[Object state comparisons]
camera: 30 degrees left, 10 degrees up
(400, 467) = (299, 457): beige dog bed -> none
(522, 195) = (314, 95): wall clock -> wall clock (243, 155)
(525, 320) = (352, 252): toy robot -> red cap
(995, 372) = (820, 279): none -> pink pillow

* **EXERCISE**
Your answer should contain every entry, transcribed exactly.

* **ANSWER SECTION**
camera: 30 degrees left, 10 degrees up
(400, 467) = (299, 457): beige dog bed -> none
(522, 195) = (314, 95): wall clock -> wall clock (243, 155)
(525, 320) = (352, 252): toy robot -> red cap
(995, 372) = (820, 279): none -> pink pillow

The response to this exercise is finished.